* _Exercise_: Write out the stretch of lines below that begins at the line with "31: (619, 441)" and ends at the line with "37: (597, 436)", including both, exactly as given and nothing more.

* _Material to process_:
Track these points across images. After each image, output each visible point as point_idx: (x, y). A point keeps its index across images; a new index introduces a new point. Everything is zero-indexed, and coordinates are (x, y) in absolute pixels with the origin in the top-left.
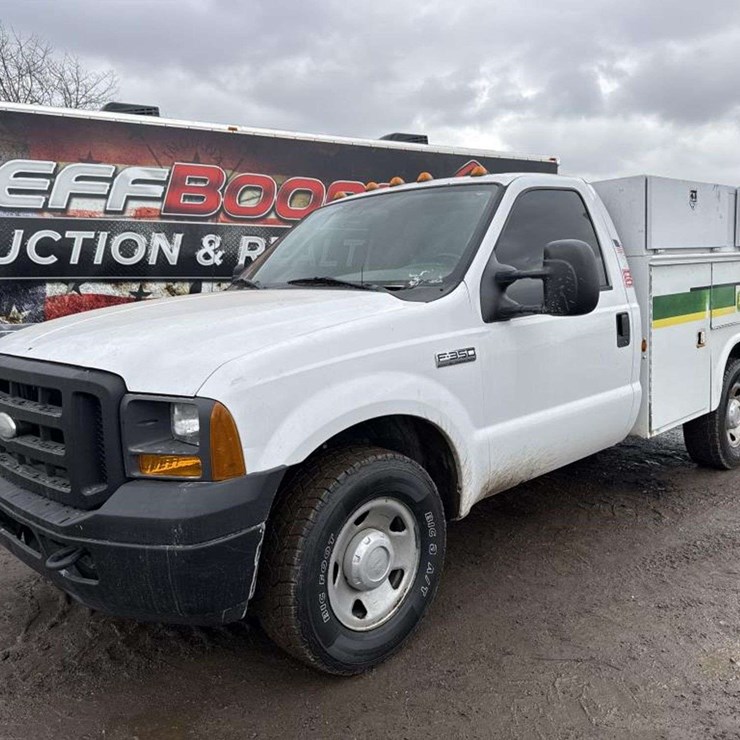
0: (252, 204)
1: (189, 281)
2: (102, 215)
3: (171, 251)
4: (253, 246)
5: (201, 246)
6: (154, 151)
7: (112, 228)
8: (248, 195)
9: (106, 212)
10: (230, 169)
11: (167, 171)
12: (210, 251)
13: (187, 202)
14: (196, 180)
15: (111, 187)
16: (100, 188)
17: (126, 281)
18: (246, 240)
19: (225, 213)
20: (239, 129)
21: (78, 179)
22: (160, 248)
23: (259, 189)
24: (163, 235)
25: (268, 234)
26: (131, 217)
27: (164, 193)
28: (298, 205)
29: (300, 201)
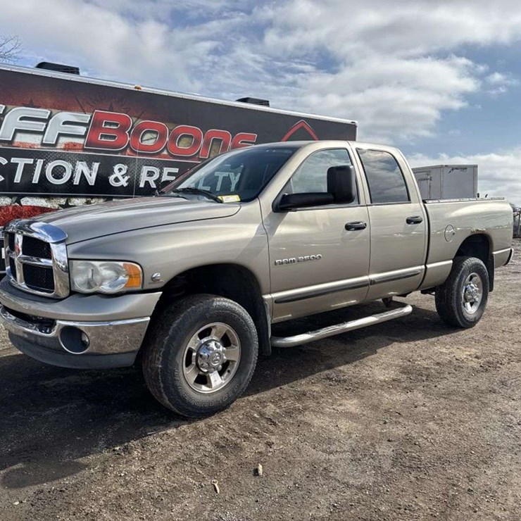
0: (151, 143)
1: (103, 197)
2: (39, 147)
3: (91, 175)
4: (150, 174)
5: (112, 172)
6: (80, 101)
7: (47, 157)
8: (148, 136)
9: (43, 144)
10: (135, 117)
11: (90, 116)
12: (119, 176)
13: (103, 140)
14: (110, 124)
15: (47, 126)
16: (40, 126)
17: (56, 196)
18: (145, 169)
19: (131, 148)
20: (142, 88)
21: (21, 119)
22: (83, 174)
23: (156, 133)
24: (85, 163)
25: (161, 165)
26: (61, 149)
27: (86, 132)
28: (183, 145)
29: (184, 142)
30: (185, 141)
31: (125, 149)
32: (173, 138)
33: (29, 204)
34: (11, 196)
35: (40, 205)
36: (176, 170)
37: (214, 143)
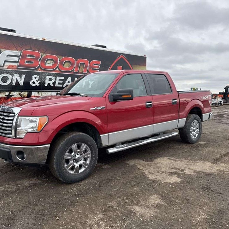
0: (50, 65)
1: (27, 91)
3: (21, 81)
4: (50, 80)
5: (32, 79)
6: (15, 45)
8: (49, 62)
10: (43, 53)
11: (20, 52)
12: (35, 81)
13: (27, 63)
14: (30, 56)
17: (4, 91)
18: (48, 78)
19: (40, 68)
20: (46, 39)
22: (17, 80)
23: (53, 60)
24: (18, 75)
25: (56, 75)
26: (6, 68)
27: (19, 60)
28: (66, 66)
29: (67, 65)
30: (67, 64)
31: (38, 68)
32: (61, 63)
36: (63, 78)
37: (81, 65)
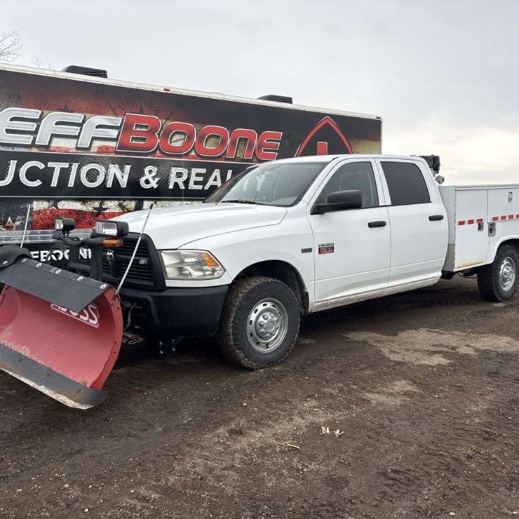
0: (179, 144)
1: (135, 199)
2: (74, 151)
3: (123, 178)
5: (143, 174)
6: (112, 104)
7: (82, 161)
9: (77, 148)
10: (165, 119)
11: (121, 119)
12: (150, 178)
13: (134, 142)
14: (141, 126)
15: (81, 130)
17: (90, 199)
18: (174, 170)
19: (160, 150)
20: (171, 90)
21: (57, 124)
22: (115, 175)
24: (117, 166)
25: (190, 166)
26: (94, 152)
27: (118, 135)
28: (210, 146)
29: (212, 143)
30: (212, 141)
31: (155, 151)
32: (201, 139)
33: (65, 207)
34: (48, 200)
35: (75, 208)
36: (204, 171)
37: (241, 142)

---

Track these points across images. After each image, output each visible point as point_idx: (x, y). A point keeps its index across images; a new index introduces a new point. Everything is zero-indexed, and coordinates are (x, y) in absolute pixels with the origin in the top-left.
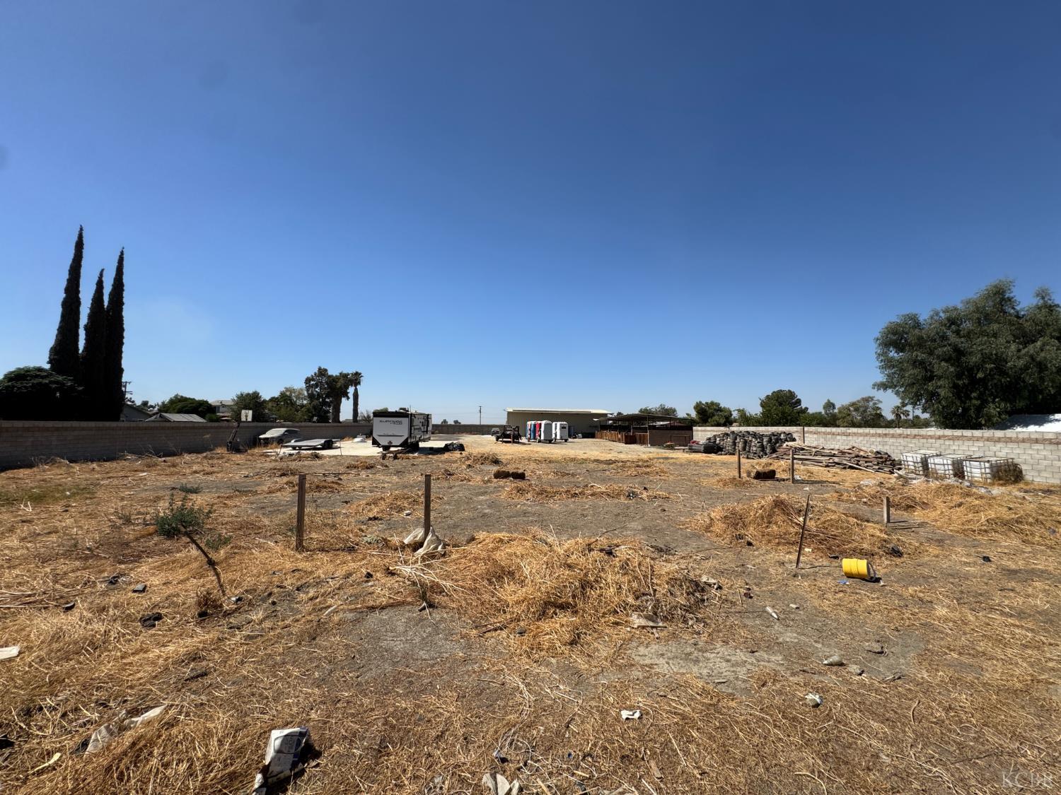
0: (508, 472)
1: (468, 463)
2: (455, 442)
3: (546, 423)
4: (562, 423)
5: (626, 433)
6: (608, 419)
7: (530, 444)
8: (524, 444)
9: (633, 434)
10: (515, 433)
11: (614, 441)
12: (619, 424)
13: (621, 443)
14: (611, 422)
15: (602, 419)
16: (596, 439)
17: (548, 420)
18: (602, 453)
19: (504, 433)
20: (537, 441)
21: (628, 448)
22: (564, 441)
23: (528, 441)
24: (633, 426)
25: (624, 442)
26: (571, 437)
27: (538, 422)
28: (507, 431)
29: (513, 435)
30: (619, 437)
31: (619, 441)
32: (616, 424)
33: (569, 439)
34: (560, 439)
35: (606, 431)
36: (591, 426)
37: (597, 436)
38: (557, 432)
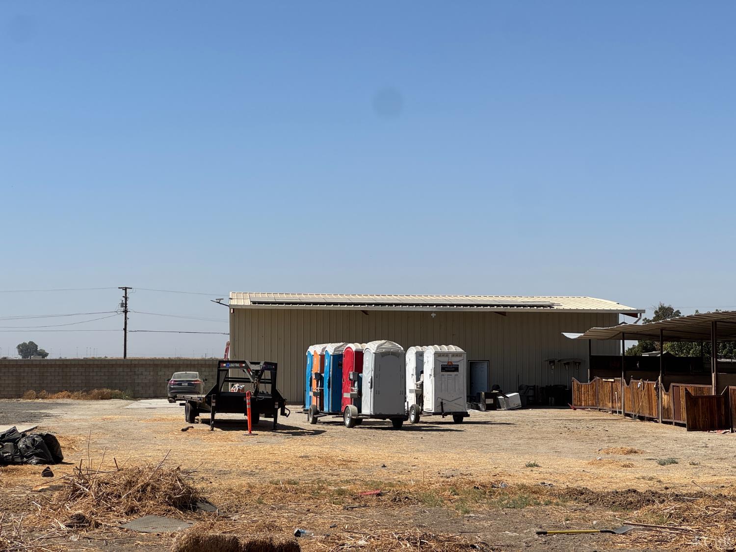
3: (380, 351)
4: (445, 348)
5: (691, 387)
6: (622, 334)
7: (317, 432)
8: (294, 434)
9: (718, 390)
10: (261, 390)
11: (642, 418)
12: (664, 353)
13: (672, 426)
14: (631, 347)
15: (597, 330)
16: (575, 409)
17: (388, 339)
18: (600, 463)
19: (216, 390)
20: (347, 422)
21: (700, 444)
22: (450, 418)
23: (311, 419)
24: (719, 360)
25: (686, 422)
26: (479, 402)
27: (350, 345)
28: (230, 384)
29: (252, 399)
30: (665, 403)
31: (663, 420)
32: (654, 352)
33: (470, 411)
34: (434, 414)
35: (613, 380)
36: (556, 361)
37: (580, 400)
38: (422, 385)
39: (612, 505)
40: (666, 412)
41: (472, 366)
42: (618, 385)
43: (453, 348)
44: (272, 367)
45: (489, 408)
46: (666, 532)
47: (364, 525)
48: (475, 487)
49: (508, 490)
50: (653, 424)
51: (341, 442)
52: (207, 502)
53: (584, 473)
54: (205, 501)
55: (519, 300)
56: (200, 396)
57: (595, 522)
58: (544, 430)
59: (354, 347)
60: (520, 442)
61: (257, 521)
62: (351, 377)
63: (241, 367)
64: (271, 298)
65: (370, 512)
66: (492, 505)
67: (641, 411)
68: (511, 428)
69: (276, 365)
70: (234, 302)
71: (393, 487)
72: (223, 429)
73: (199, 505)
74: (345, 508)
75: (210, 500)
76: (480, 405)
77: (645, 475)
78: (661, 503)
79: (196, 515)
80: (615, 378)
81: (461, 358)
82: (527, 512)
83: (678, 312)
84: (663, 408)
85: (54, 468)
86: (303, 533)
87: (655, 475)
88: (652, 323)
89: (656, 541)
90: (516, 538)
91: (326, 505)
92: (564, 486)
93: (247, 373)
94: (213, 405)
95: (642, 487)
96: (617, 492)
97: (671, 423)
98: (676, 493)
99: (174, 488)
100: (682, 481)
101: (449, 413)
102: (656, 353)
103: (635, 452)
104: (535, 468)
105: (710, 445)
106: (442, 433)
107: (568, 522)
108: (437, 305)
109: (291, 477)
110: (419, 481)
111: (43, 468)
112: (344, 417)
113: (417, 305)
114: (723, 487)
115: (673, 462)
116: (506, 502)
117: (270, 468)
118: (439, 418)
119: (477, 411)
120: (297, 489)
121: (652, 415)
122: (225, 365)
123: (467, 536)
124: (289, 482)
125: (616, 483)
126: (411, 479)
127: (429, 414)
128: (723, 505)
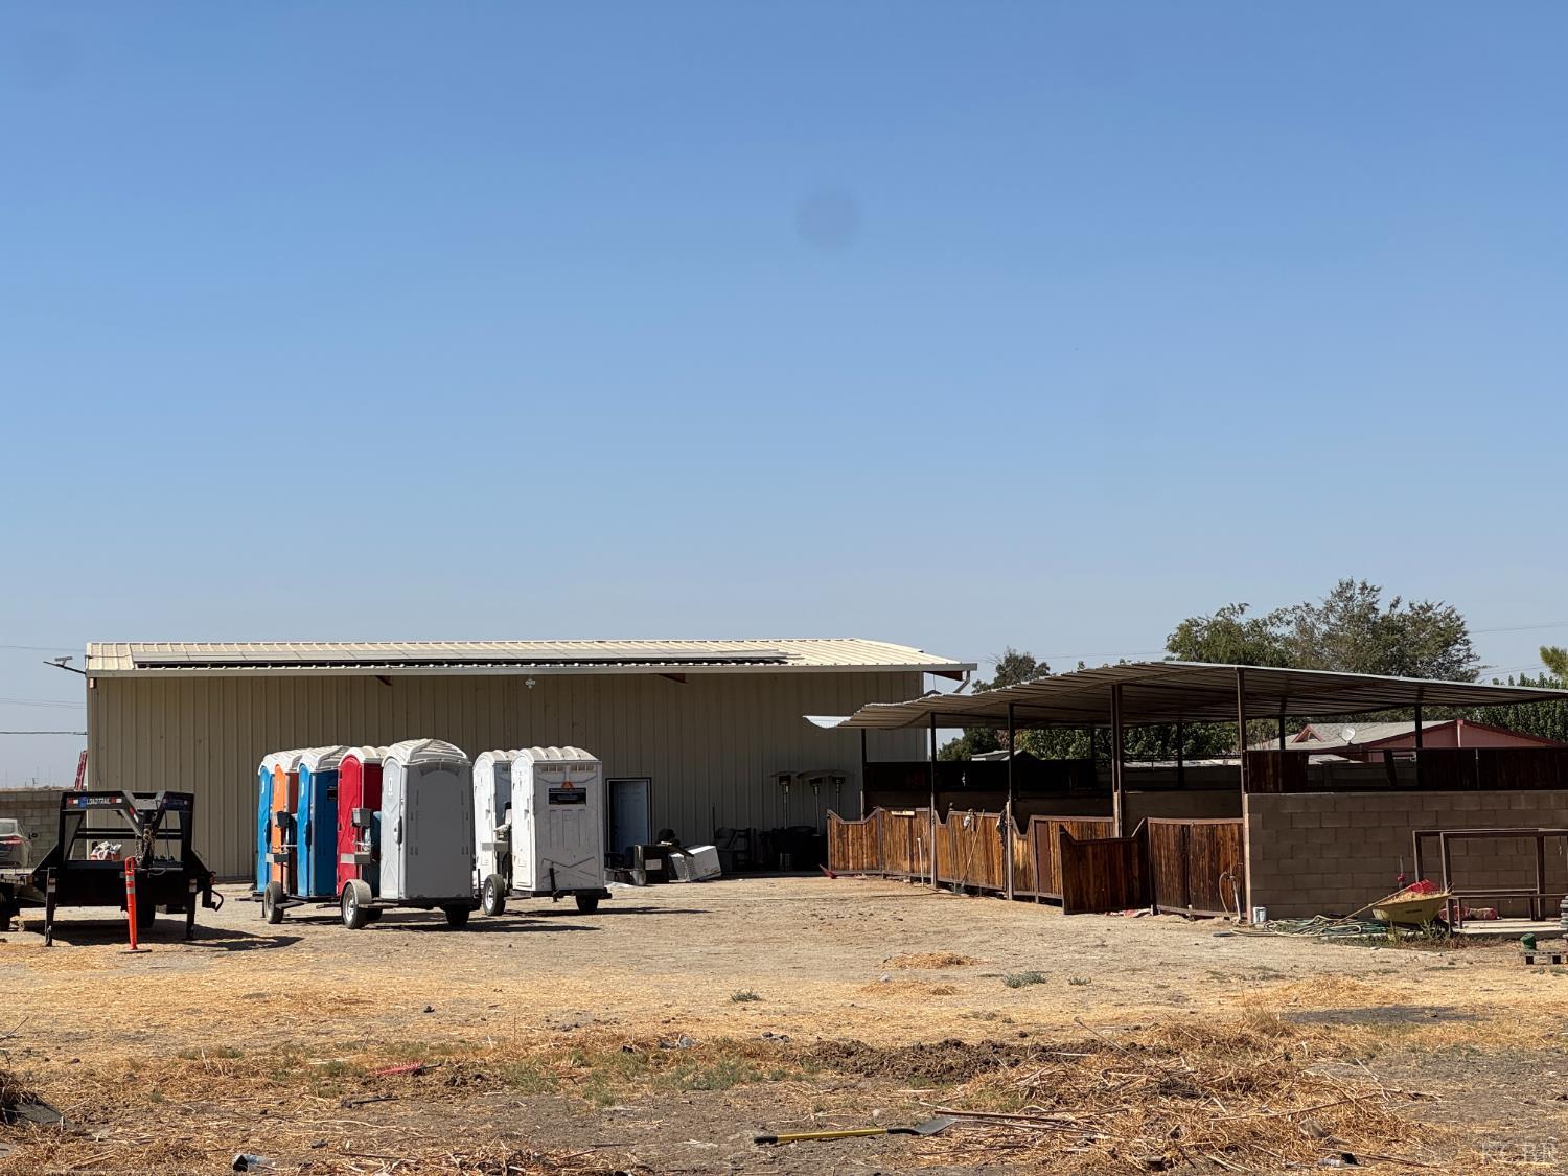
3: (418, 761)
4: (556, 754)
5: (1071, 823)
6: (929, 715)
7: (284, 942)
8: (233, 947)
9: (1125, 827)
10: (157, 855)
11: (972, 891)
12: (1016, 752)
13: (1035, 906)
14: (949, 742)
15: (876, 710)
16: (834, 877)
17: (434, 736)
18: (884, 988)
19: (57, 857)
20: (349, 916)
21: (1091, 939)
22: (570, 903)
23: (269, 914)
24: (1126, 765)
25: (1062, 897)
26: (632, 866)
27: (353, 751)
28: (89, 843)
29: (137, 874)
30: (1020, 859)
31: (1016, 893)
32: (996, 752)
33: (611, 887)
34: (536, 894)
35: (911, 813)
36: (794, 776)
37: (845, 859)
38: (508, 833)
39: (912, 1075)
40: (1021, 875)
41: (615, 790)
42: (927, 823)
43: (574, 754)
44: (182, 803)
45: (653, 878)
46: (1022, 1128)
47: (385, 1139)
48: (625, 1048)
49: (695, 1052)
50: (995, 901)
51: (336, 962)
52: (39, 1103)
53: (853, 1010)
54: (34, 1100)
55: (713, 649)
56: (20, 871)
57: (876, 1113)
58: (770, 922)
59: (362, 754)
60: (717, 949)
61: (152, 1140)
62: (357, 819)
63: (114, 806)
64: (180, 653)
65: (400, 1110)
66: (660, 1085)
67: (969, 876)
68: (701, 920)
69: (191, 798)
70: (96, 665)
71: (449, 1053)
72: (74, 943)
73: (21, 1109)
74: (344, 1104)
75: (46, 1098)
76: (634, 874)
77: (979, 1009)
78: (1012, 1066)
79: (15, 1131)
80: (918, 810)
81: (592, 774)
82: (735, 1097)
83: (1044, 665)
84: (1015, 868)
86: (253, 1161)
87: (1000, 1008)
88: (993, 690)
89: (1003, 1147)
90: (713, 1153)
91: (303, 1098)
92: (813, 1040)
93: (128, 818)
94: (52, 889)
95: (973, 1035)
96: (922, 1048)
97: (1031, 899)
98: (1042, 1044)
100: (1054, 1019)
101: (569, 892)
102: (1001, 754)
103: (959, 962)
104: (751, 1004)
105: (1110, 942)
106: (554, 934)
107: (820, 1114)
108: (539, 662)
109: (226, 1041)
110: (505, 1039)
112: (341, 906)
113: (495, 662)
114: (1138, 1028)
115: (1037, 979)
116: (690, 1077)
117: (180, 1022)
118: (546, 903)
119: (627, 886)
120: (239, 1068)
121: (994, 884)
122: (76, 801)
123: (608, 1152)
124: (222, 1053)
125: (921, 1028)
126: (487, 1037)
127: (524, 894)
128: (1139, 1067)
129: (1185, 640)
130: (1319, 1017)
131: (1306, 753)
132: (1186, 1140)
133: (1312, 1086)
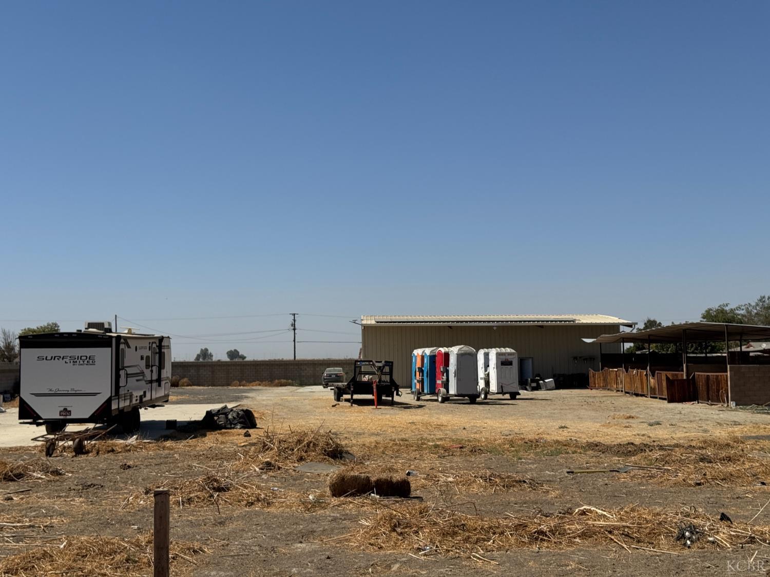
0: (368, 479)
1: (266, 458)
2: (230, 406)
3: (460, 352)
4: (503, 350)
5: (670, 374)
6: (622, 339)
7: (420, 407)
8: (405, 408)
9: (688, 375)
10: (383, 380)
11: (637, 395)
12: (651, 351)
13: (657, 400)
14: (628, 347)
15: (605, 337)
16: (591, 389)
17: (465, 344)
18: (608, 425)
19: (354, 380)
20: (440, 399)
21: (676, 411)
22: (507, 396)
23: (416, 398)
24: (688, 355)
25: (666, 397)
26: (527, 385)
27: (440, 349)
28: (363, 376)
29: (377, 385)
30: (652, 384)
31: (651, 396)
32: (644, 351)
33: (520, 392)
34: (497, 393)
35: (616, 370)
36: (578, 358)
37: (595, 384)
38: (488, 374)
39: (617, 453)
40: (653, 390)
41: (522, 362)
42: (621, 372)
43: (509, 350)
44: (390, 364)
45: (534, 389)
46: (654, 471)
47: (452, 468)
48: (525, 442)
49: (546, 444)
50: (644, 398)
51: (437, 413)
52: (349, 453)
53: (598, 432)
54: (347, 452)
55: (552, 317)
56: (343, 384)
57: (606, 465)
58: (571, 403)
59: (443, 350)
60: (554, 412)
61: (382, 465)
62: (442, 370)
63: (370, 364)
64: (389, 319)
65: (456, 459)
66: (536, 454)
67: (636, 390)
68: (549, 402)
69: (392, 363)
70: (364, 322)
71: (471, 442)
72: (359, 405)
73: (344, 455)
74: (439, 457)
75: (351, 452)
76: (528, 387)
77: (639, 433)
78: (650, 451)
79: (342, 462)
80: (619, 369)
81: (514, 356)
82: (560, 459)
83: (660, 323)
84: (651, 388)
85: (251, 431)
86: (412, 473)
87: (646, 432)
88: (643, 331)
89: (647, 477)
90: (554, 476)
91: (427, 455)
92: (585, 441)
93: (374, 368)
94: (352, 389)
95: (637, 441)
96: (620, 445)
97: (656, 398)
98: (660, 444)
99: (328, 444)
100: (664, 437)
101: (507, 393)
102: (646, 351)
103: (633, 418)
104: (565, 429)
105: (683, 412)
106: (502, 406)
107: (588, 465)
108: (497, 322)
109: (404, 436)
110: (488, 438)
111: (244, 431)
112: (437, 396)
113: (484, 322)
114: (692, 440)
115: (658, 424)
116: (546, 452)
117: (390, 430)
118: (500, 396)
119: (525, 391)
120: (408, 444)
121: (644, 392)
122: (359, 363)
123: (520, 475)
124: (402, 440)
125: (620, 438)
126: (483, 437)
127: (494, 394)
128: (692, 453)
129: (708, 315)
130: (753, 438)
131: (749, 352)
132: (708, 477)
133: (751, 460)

* _Solution_:
31: (619, 441)
32: (616, 424)
33: (569, 439)
34: (560, 439)
35: (606, 431)
36: (591, 426)
37: (597, 436)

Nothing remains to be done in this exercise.